- Opening Delimiter -

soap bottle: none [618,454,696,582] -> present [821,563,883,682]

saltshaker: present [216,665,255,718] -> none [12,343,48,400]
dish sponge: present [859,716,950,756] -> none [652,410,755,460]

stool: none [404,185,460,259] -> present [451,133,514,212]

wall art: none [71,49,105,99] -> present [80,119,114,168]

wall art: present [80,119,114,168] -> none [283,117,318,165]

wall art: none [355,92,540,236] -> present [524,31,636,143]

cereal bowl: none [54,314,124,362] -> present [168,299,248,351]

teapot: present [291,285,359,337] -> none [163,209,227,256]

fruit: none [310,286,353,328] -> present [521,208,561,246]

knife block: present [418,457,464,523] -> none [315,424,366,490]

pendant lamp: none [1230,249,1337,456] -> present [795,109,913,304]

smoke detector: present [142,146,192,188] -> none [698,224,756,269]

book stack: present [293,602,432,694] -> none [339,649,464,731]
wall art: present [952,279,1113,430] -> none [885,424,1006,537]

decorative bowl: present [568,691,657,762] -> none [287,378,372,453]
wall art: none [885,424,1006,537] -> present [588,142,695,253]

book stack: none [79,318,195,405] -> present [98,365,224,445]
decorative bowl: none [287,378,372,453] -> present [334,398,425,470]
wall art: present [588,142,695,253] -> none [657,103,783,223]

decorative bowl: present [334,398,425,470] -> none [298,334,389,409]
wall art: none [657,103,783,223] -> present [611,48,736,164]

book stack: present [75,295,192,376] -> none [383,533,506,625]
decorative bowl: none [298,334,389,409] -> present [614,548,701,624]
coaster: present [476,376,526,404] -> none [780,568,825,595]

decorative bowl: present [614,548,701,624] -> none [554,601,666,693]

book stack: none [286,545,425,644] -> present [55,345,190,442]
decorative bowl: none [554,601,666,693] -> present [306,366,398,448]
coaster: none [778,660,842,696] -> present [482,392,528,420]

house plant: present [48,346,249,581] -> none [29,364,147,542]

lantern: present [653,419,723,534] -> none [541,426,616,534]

- Closing Delimiter -

Could you print exactly the lines from the one containing "decorative bowl: none [554,601,666,693]" through the last line of the records above?

Task response:
decorative bowl: none [554,601,666,693] -> present [306,366,398,448]
coaster: none [778,660,842,696] -> present [482,392,528,420]

house plant: present [48,346,249,581] -> none [29,364,147,542]

lantern: present [653,419,723,534] -> none [541,426,616,534]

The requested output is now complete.